A 2003 profile in The New York Times called Ride one of the most famous women on Earth after her two space flights, and it was hard to argue with that statement. Ride could easily have cashed in on the slew of endorsements, movie deals, and ghostwritten book offers that came her way, but she passed on most opportunities to turn a quick buck.

Ride later made a few forays into publishing and endorsements, though. She wrote or co-wrote more than a half-dozen children’s books on scientific themes, including To Space and Back, and in 2009 she appeared in a print ad for Louis Vuitton. Even appearing in an ad wasn’t an effort to pad her bank account, though; the ad featured an Annie Leibovitz photo of Ride with fellow astronauts Buzz Aldrin and Jim Lovell gazing at the moon and stars. According to a spokesperson, all three astronauts donated a “significant portion” of their modeling fees to Al Gore’s Climate Project.

6. Sally Ride was the first openly LGBTQ astronaut.

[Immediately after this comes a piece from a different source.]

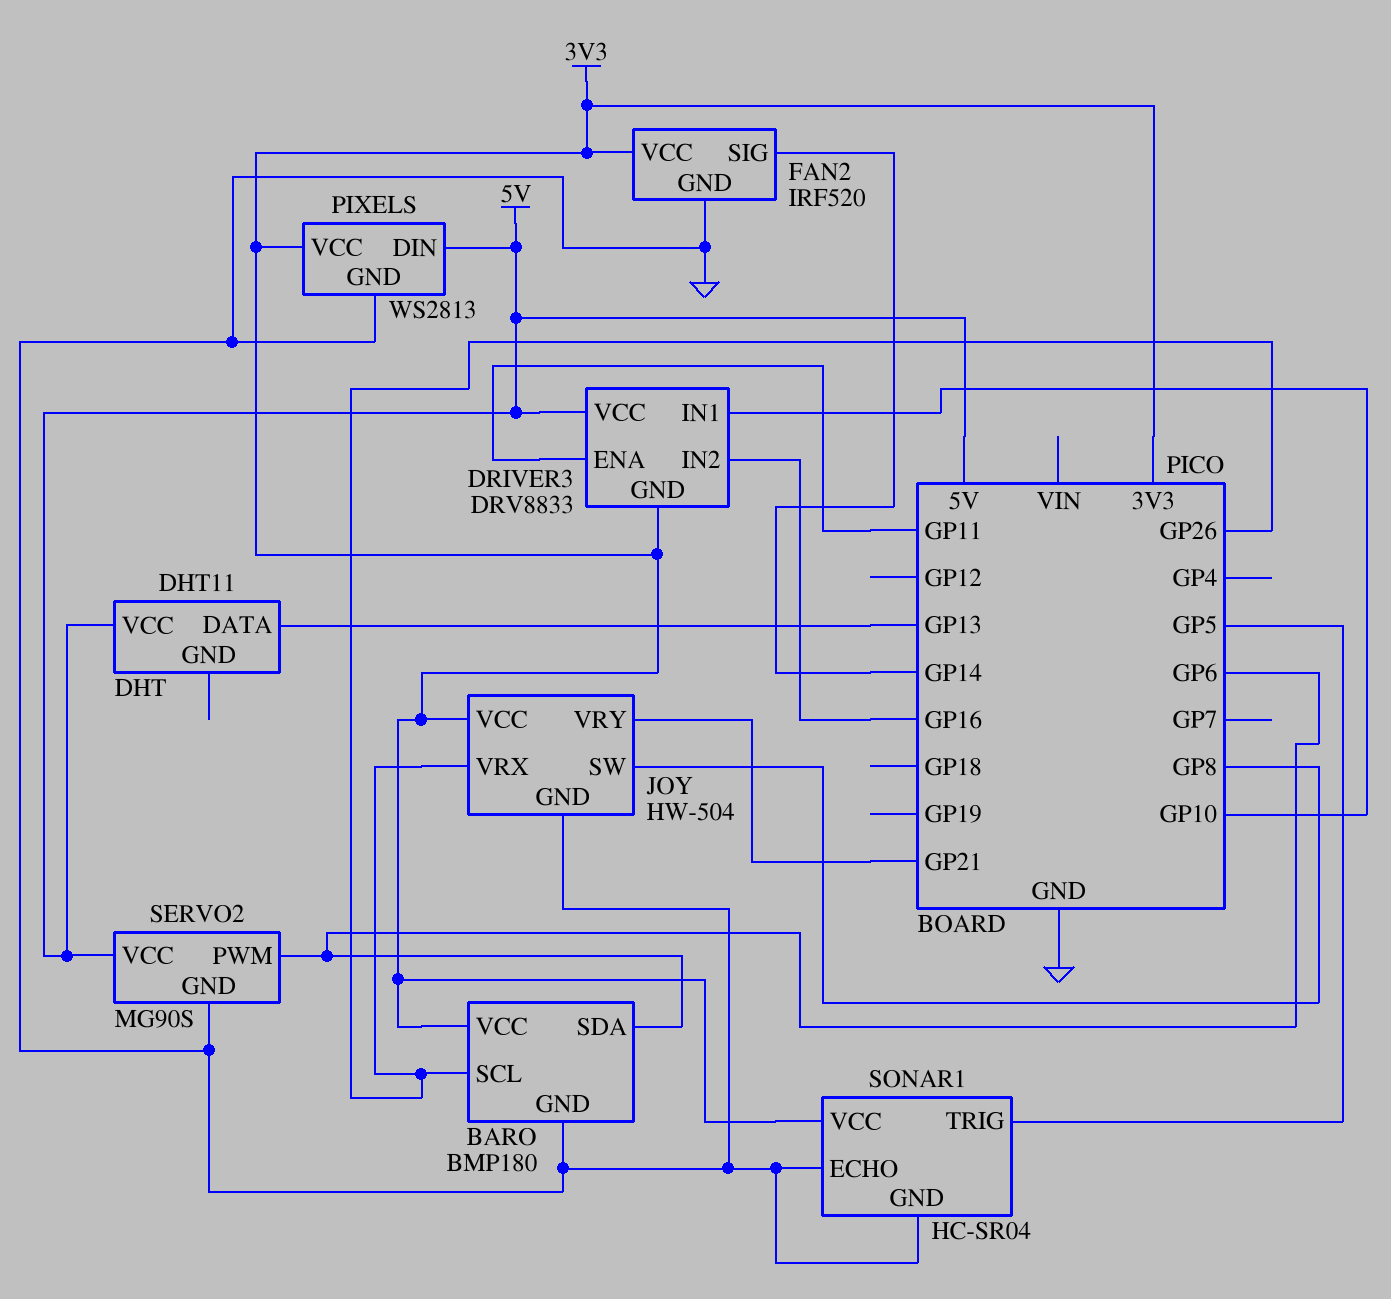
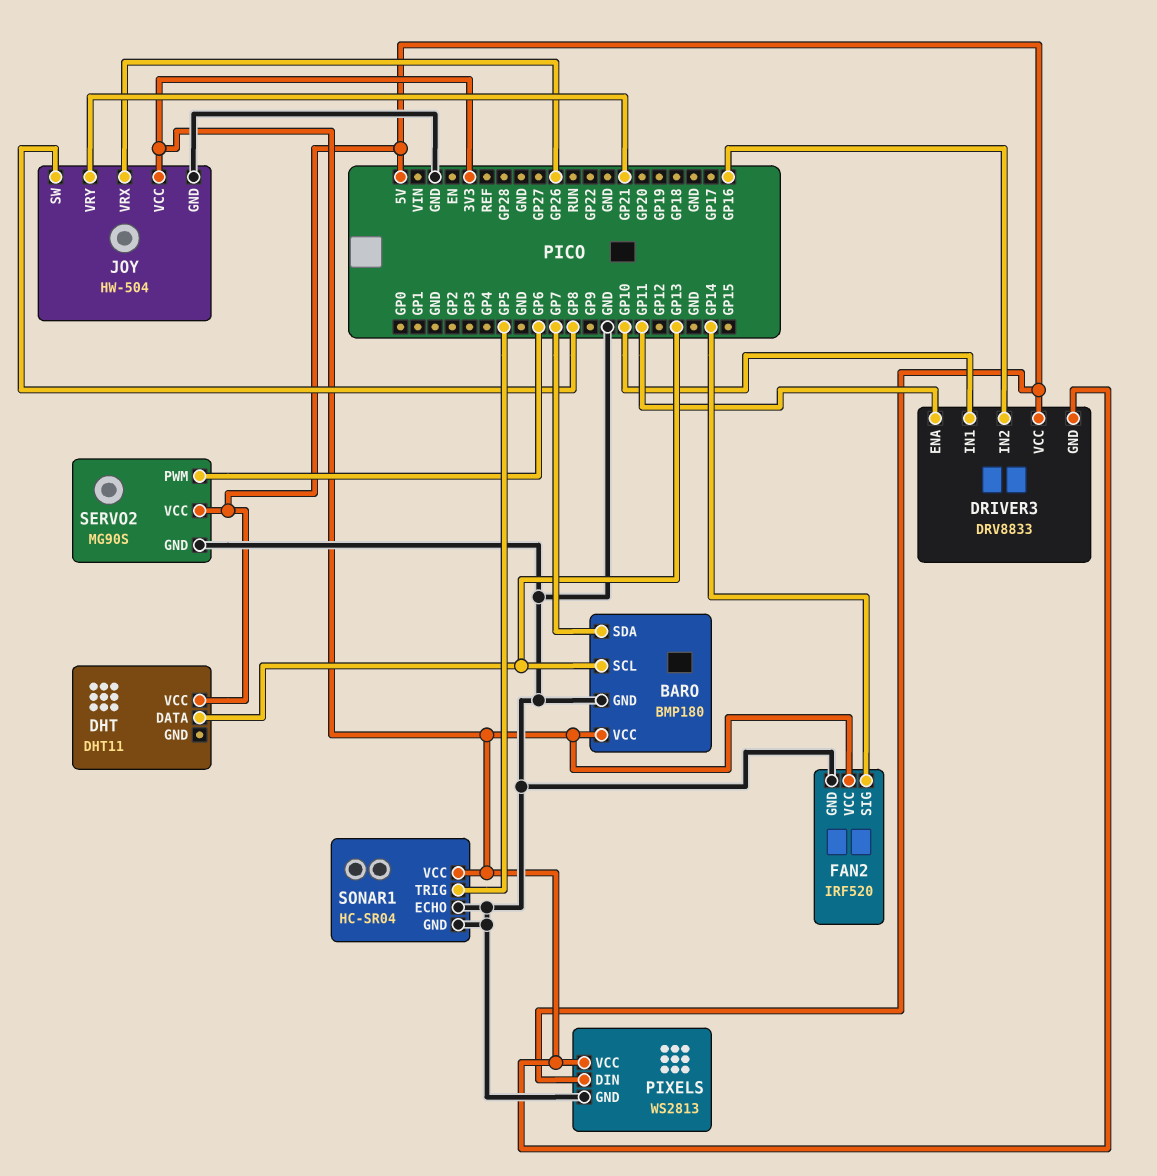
BARO pin SCL: GP26 -> GP13
BARO pin SDA: GP6 -> GP7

Ride passed away on July 23, 2012, at the age of 61, following a long (and very private) battle with pancreatic cancer. While Ride's brief marriage to fellow astronaut Steve Hawley was widely known to the public (they were married from 1982 to 1987), it wasn't until her death that Ride's longtime relationship with Tam O'Shaughnessy—a childhood friend and science writer—was made public. Which meant that even in death, Ride was still changing the world, as she is the world's first openly LGBTQ astronaut.